**WORK TASK:** Copy, from the entries below, each line in which the string "Jacobina" appears.

### RECORDS SUPPLIED

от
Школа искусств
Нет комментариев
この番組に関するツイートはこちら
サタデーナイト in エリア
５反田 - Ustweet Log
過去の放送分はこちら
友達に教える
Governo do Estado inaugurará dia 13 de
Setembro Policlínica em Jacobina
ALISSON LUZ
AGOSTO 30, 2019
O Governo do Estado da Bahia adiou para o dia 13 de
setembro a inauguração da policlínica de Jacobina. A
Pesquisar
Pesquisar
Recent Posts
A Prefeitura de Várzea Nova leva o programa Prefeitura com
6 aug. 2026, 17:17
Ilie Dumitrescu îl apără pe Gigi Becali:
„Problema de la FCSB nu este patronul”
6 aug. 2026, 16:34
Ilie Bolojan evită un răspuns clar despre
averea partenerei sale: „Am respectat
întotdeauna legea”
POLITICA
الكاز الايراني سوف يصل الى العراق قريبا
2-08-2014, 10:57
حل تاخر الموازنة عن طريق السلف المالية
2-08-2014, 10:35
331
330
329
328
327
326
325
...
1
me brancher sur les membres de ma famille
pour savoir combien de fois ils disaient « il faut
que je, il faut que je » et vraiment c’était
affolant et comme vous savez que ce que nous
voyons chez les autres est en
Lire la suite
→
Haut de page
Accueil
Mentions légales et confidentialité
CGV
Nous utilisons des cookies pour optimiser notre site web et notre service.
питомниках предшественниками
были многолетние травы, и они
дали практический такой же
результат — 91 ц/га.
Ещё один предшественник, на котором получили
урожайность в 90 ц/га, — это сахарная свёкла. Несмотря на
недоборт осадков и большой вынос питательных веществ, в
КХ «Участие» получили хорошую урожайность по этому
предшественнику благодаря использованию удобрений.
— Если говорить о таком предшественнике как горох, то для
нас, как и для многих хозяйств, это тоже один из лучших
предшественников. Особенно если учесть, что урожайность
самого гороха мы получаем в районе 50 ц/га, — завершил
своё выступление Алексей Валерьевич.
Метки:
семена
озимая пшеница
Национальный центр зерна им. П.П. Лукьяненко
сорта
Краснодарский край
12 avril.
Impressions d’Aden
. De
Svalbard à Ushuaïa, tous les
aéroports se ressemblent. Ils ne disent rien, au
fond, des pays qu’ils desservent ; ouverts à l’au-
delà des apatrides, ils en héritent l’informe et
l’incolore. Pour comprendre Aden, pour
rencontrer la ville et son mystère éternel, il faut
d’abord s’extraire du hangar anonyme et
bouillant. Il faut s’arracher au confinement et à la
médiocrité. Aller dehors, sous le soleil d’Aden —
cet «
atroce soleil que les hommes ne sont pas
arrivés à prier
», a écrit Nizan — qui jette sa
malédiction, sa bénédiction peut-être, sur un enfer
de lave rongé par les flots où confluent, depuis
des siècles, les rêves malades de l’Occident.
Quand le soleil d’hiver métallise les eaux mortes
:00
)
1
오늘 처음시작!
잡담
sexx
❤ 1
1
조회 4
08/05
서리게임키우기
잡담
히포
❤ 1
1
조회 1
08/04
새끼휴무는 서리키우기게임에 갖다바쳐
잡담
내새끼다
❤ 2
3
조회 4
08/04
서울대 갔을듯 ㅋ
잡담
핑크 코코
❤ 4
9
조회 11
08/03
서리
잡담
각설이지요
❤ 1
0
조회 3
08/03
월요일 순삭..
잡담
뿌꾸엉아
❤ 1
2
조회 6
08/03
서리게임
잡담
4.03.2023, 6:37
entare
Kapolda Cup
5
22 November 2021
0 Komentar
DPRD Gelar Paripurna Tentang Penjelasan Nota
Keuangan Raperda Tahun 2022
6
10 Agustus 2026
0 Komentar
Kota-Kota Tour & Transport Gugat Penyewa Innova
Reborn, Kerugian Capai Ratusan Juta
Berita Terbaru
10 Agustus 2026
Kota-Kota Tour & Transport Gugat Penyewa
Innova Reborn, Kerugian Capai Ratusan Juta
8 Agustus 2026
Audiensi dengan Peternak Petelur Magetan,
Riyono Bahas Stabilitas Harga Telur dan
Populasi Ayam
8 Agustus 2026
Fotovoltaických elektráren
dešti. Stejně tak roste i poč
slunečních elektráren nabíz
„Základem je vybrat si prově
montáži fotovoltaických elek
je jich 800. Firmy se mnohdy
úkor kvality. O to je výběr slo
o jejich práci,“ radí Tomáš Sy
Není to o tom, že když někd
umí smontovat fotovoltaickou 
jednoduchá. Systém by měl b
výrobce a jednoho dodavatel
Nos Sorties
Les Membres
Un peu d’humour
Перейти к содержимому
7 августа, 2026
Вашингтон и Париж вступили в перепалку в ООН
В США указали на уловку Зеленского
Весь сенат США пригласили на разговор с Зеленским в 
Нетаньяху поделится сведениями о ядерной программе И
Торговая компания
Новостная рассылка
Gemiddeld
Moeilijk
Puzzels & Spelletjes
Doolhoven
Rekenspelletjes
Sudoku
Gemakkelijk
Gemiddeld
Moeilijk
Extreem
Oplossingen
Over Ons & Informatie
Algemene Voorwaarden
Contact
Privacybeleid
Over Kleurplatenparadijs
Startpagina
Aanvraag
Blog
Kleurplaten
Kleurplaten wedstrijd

######

**EXERCISE RESPONSE:**
Setembro Policlínica em Jacobina
setembro a inauguração da policlínica de Jacobina. A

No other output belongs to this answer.